Written tasks ::
A – In the Keras notebook on binary classification of the sonar dataset, how many epochs is the baseline model trained for?
B – Extend the Keras notebook on binary classification of the sonar dataset, picking up right after its last printed output.

<h1>Table of Contents<span class="tocSkip"></span></h1>


# Introduction
<hr style="border:2px solid black"> </hr>


**What?** Deep learning for binary classification



# Imports
<hr style="border:2px solid black"> </hr>

In [1]:
import numpy
import pandas
from keras.models import Sequential
from keras.layers import Dense
from keras.wrappers.scikit_learn import KerasClassifier
from sklearn.model_selection import cross_val_score
from sklearn.preprocessing import LabelEncoder
from sklearn.model_selection import StratifiedKFold
from sklearn.preprocessing import StandardScaler
from sklearn.pipeline import Pipeline

### Baseline Neural Network Model Performance

In [None]:
"""
Our model will have a single fully connected hidden layer with the same
number of neurons as input variables. This is a good default starting 
point when creating neural networks on a new problem.
"""

In [9]:
# fix random seed for reproducibility
seed = 7
numpy.random.seed(seed)
# load dataset
dataframe = pandas.read_csv("../DATASETS/sonar.all-data.csv", header=None)
dataset = dataframe.values
# split into input (X) and output (Y) variables
X = dataset[:,0:60].astype(float)
Y = dataset[:,60]
# encode class values as integers
encoder = LabelEncoder()
encoder.fit(Y)
encoded_Y = encoder.transform(Y)

# baseline model
def create_baseline():
    # create model
    model = Sequential()
    model.add(Dense(60, input_dim=60, kernel_initializer = "normal" , activation= "relu" ))
    model.add(Dense(1, kernel_initializer = "normal" , activation= "sigmoid" ))
    # Compile model
    model.compile(loss= "binary_crossentropy" , optimizer= "adam" , metrics=["accuracy"])
    return model

# evaluate model with standardized dataset
estimator = KerasClassifier(build_fn=create_baseline, epochs=100, batch_size=5, verbose=0)
kfold = StratifiedKFold(n_splits=10, shuffle=True, random_state=seed)
results = cross_val_score(estimator, X, encoded_Y, cv=kfold)
print("Baseline: %.2f%% (%.2f%%)" % (results.mean()*100, results.std()*100))

Baseline: 79.76% (9.68%)

Provided material ::
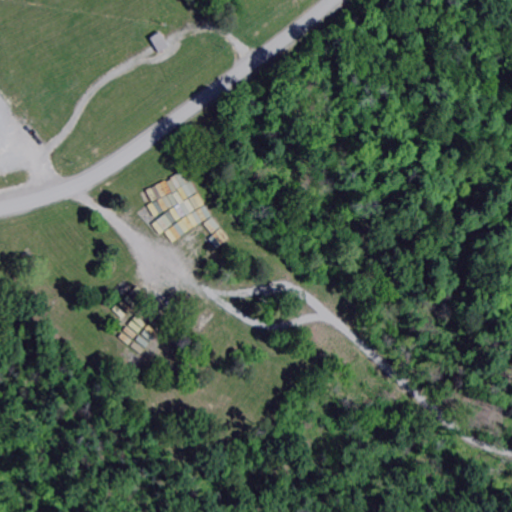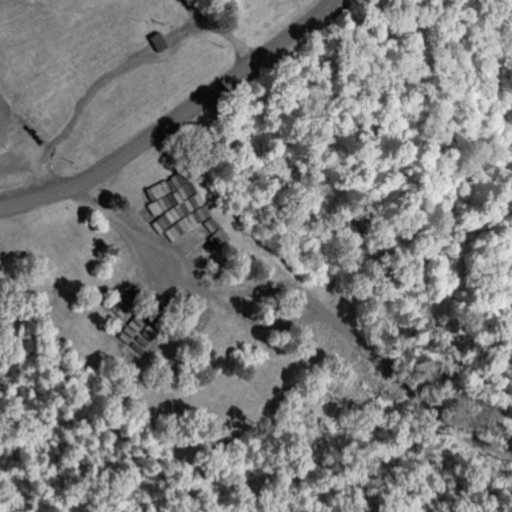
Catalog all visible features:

Replies ::
A – 100 epochs.

B –
### Improve Performance With Data Preparation

In [None]:
"""
An e↵ective data preparation scheme for tabular data when building neural
network models is standardization. This is where the data is rescaled such
that the mean value for each attribute is 0 and the standard deviation is 1.
This preserves Gaussian and Gaussian-like distributions whilst normalizing
the central tendencies for each attribute.
"""

In [11]:
# fix random seed for reproducibility
seed = 7
numpy.random.seed(seed)
# load dataset
dataframe = pandas.read_csv("../DATASETS/sonar.all-data.csv", header=None)
dataset = dataframe.values
# split into input (X) and output (Y) variables
X = dataset[:,0:60].astype(float)
Y = dataset[:,60]
# encode class values as integers
encoder = LabelEncoder()
encoder.fit(Y)
encoded_Y = encoder.transform(Y)

# baseline model
def create_baseline():
    # create model
    model = Sequential()
    model.add(Dense(60, input_dim=60, kernel_initializer = "normal" , activation= "relu" ))
    model.add(Dense(1, kernel_initializer = "normal" , activation= "sigmoid" ))
    # Compile model
    model.compile(loss= "binary_crossentropy" , optimizer= "adam" , metrics=["accuracy"])
    return model

# evaluate baseline model with standardized dataset
numpy.random.seed(seed)
estimators = []
estimators.append(("standardize" , StandardScaler()))
estimators.append(( "mlp" , KerasClassifier(build_fn=create_baseline, epochs=100, batch_size=5, verbose=0)))
pipeline = Pipeline(estimators)
kfold = StratifiedKFold(n_splits=10, shuffle=True, random_state=seed)
results = cross_val_score(pipeline, X, encoded_Y, cv=kfold)
print("Standardized: %.2f%% (%.2f%%)" % (results.mean()*100, results.std()*100))


Standardized: 85.52% (8.34%)


In [None]:
"""
Running this example provides the results below. We do see a small but 
very nice lift in the mean accuracy.
"""

### Evaluate a Smaller Network

In [None]:
"""
In this experiment we take our baseline model with 60 neurons in the 
hidden layer and reduce it by half to 30. This will put pressure on 
the network during training to pick out the most important structure 
in the input data to model. We will also standardize the data as in 
the previous experiment with data preparation and try to take advantage 
of the small lift in performance.
"""

In [14]:
# fix random seed for reproducibility
seed = 7
numpy.random.seed(seed)
# load dataset
dataframe = pandas.read_csv("../DATASETS/sonar.all-data.csv", header=None)
dataset = dataframe.values
# split into input (X) and output (Y) variables
X = dataset[:,0:60].astype(float)
Y = dataset[:,60]
# encode class values as integers
encoder = LabelEncoder()
encoder.fit(Y)
encoded_Y = encoder.transform(Y)

# smaller model
def create_smaller():
    # create model
    model = Sequential()
    model.add(Dense(60, input_dim=60, kernel_initializer = "normal" , activation= "relu" ))
    model.add(Dense(1, kernel_initializer = "normal" , activation= "sigmoid" ))
    # Compile model
    model.compile(loss= "binary_crossentropy" , optimizer= "adam" , metrics=["accuracy"])
    return model

numpy.random.seed(seed)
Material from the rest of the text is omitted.